▸ **EXERCISE INSTRUCTIONS**: Print, in exact form, the lines below from the one containing "194 101 2.67" through the one containing "376 199 3.10", and omit all others.
___
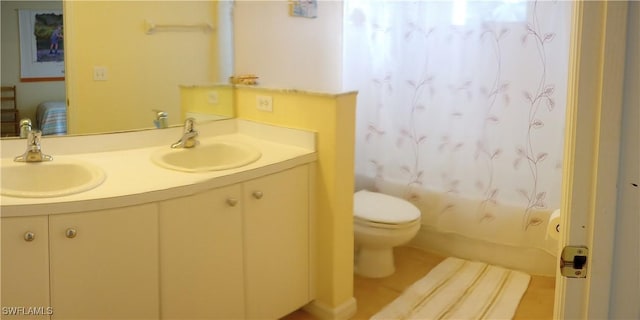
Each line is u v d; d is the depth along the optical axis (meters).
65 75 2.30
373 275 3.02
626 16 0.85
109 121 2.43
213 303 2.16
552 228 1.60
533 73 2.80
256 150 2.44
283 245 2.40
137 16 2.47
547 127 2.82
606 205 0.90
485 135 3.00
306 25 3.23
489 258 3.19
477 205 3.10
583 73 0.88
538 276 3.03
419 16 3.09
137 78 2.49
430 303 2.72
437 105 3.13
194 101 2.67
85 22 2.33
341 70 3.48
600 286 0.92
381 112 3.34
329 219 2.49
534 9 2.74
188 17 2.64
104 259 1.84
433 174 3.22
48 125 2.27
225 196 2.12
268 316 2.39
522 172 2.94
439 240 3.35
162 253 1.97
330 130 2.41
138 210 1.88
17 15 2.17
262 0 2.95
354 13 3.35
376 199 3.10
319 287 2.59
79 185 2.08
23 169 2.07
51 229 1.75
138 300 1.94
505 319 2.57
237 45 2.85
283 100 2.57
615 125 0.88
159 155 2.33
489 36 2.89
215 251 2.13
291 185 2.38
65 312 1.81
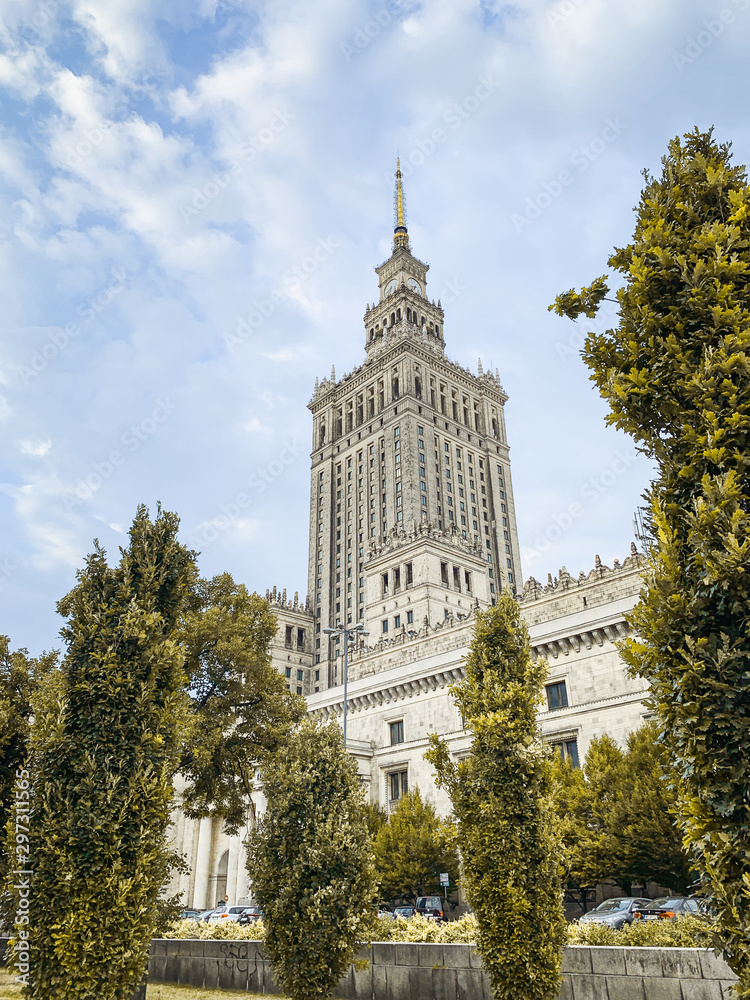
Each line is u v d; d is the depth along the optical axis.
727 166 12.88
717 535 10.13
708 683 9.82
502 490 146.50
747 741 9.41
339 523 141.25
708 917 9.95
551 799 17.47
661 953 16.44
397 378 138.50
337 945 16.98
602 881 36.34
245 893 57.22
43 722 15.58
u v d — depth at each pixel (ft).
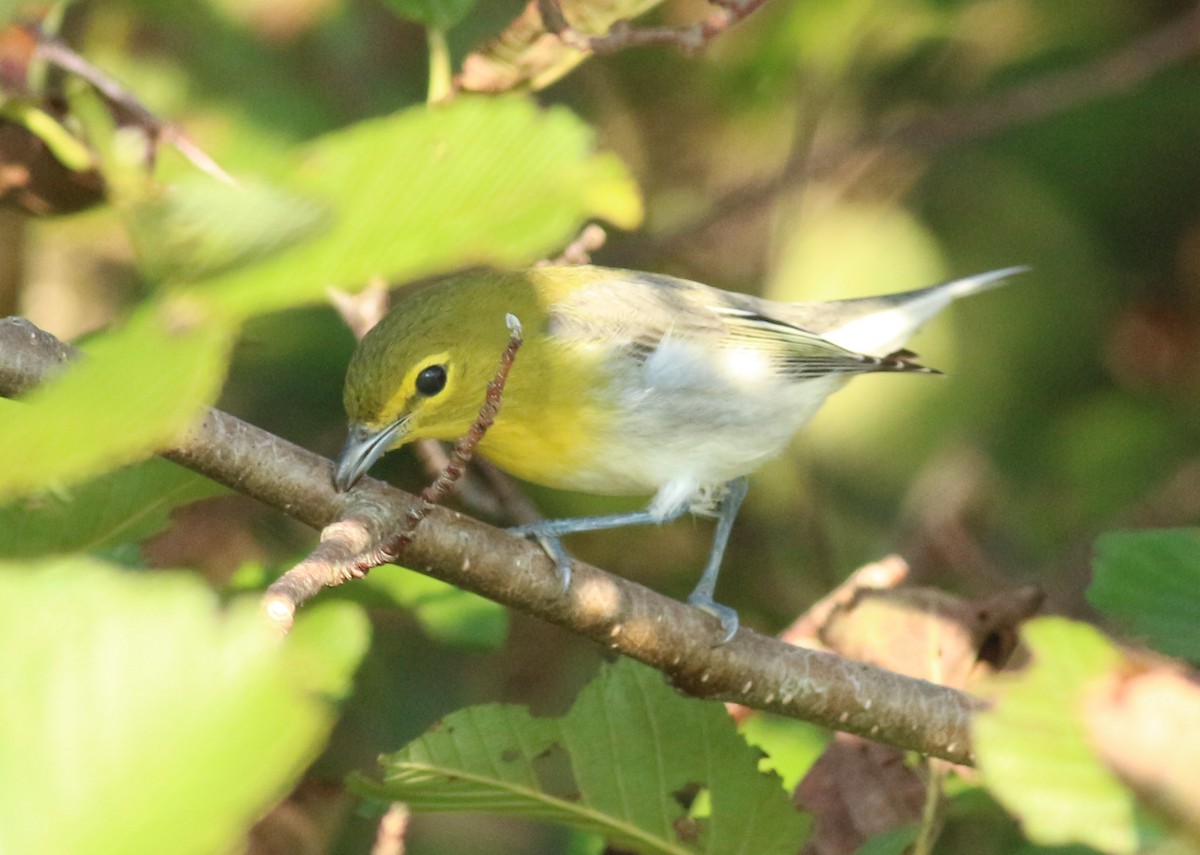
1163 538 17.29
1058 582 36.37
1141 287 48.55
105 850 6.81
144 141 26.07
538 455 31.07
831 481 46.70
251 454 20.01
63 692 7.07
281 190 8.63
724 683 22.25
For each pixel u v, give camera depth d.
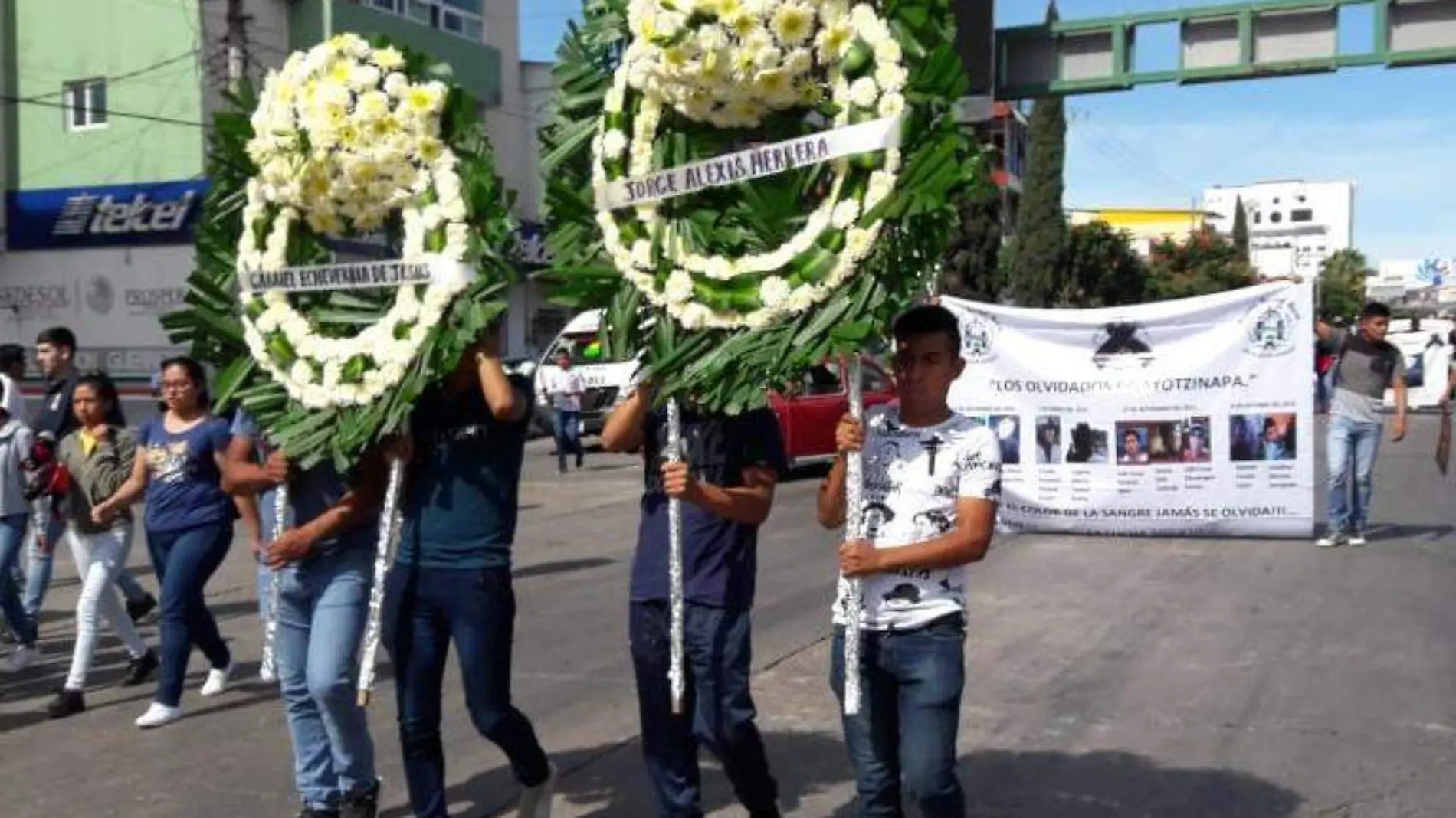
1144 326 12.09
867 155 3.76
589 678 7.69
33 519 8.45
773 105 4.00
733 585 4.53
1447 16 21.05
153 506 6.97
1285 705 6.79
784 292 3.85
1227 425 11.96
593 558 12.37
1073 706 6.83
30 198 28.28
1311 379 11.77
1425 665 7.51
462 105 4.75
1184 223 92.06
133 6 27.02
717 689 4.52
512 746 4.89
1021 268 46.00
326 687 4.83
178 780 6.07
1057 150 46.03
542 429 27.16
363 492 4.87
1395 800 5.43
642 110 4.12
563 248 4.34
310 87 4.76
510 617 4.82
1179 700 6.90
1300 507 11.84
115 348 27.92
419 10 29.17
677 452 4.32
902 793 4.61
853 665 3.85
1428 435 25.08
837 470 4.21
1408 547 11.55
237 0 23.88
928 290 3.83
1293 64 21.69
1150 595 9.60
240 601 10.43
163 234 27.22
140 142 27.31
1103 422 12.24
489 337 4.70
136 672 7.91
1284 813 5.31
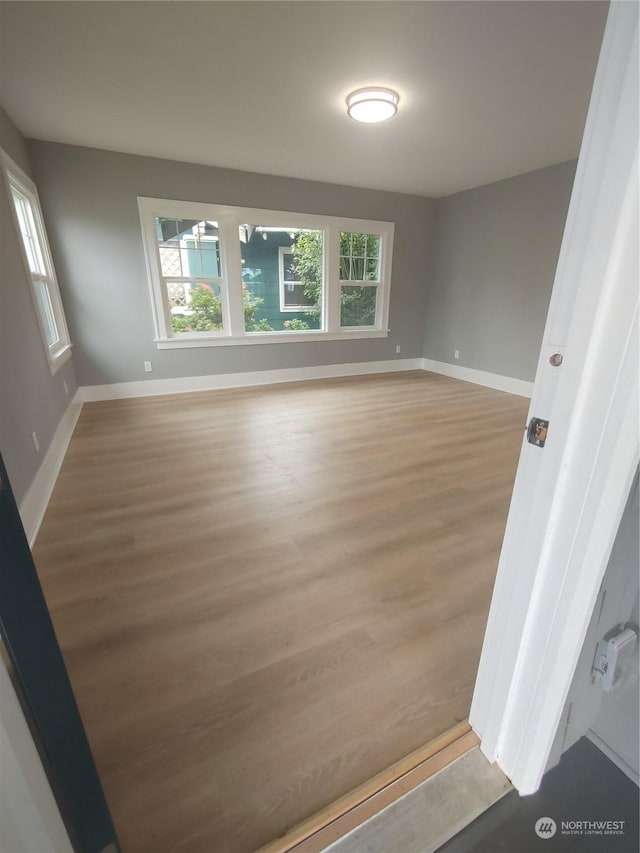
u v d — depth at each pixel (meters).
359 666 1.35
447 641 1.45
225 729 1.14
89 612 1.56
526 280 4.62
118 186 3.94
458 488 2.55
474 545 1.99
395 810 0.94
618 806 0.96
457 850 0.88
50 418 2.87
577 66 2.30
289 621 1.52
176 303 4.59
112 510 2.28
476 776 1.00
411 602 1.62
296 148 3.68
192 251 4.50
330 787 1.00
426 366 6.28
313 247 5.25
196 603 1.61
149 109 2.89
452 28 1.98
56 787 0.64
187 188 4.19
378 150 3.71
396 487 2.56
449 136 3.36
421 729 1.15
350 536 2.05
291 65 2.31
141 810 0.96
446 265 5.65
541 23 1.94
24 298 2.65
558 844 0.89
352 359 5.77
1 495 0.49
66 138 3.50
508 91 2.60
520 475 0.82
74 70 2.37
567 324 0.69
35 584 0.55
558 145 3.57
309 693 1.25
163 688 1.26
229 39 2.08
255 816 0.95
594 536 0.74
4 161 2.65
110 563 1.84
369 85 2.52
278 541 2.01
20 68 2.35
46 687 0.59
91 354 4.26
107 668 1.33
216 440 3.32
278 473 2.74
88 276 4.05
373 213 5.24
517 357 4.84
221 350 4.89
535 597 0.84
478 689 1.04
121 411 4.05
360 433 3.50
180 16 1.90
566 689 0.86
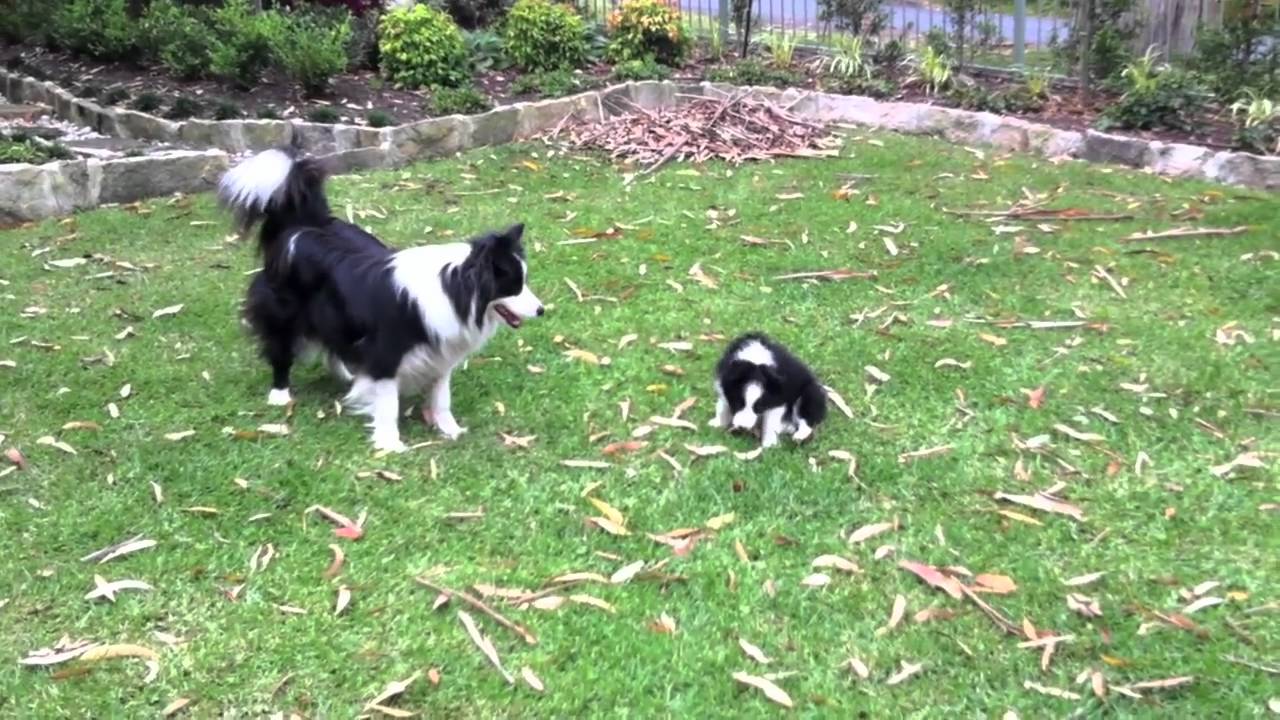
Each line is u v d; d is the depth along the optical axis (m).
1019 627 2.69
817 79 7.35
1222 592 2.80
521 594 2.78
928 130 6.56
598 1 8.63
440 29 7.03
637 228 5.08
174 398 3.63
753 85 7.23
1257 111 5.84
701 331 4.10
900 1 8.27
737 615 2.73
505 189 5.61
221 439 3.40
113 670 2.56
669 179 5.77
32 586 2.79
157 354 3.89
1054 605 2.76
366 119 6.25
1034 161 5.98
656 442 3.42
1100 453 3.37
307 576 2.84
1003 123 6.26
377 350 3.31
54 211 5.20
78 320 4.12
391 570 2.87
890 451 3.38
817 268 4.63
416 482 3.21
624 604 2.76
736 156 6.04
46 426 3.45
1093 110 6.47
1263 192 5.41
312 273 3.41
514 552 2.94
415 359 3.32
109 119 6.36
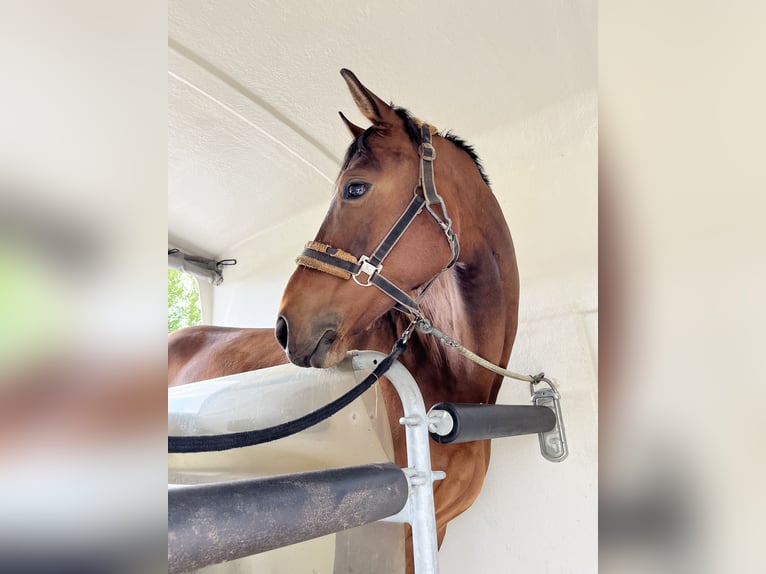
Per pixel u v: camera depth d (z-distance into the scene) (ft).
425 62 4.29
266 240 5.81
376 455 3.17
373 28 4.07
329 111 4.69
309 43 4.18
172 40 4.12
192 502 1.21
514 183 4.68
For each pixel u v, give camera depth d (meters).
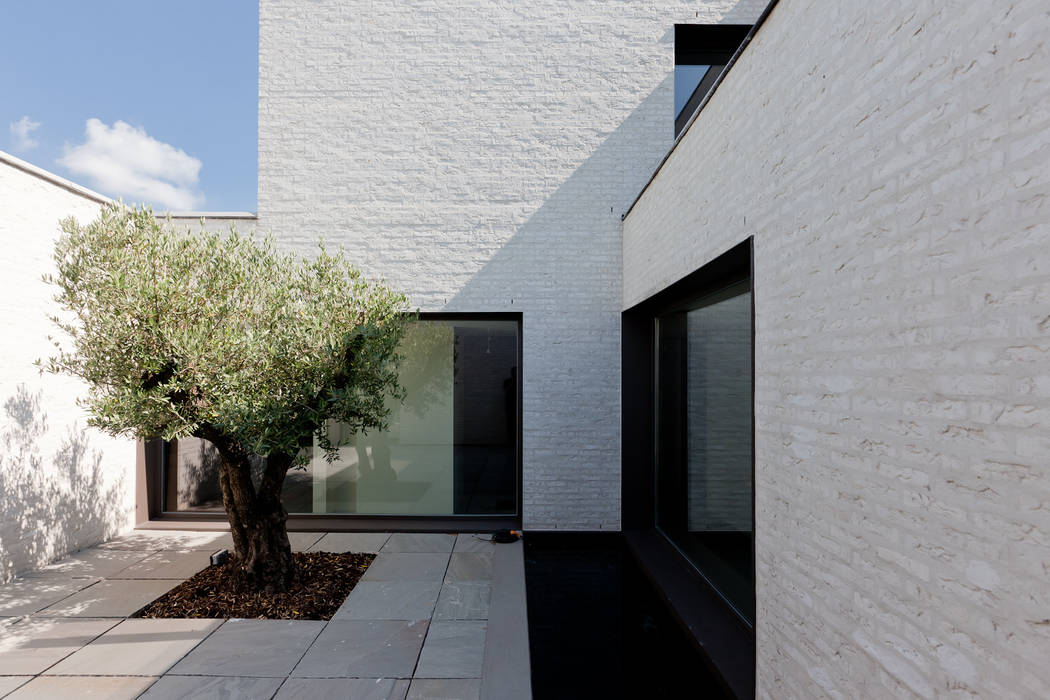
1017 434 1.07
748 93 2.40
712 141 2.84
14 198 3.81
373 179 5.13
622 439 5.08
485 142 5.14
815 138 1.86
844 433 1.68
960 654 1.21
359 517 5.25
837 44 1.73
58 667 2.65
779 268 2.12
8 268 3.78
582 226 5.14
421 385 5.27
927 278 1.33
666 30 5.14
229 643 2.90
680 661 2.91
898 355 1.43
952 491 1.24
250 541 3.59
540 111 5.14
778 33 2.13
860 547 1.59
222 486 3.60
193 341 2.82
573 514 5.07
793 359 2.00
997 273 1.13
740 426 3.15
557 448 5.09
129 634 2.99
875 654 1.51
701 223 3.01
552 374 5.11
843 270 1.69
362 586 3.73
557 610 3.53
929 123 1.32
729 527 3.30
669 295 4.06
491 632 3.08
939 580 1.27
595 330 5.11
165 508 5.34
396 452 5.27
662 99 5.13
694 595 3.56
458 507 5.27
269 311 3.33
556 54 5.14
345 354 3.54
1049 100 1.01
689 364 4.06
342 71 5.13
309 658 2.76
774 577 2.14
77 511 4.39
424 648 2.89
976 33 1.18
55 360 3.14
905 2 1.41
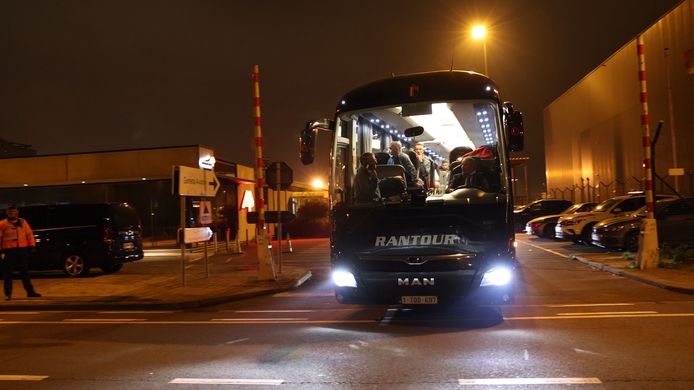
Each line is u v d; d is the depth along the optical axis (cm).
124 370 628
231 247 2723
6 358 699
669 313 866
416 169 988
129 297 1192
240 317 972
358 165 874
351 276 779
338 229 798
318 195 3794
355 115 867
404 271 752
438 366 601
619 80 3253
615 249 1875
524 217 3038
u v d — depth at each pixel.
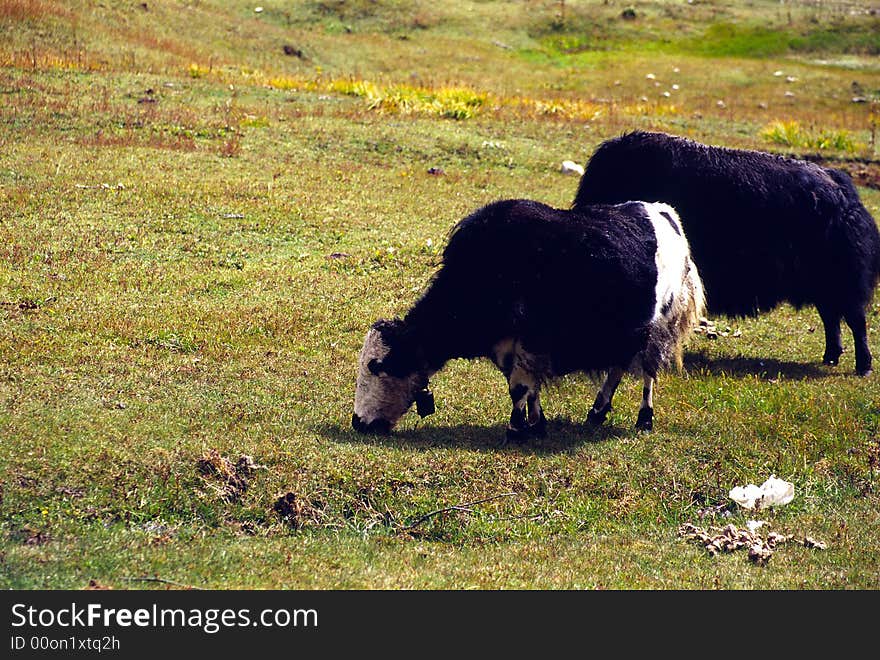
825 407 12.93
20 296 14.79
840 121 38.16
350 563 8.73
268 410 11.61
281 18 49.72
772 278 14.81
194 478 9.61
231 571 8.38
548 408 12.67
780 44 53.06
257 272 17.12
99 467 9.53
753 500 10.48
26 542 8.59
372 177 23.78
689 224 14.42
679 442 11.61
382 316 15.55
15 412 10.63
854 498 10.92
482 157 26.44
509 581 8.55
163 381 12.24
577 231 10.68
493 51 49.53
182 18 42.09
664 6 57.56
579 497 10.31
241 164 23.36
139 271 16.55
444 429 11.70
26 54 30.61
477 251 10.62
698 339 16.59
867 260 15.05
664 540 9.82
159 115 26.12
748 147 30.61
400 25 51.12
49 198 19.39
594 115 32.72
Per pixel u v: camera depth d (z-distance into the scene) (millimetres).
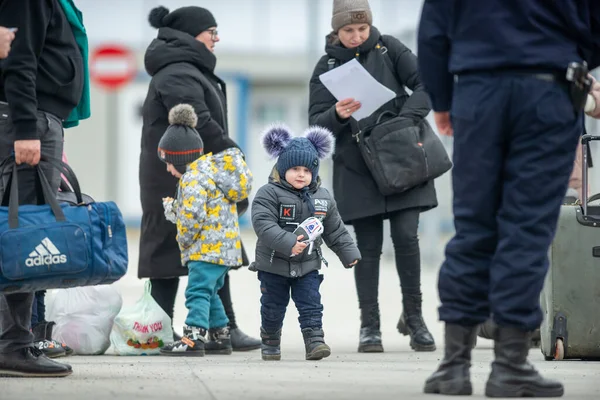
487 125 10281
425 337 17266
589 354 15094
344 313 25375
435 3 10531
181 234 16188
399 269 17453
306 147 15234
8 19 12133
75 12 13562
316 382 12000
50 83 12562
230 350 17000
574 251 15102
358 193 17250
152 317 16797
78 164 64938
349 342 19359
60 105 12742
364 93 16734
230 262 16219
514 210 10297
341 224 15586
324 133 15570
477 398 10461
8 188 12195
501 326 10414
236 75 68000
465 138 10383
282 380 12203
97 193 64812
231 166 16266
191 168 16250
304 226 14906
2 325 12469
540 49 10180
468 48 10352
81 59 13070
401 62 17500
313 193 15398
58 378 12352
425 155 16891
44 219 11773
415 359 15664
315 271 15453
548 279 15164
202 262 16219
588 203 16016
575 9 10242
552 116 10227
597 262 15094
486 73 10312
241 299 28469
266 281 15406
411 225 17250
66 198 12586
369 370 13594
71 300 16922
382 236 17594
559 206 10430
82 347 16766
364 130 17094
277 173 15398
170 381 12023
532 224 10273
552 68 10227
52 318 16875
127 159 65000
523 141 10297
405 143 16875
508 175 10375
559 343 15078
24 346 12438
___
▸ **REPLY TO THE TASK**:
194 101 2.67
85 22 2.33
341 70 3.48
600 286 0.92
381 112 3.34
329 219 2.49
534 9 2.74
188 17 2.64
104 259 1.84
433 174 3.22
48 125 2.27
225 196 2.12
268 316 2.39
522 172 2.94
439 240 3.35
162 253 1.97
330 130 2.41
138 210 1.88
17 15 2.17
262 0 2.95
354 13 3.35
376 199 3.10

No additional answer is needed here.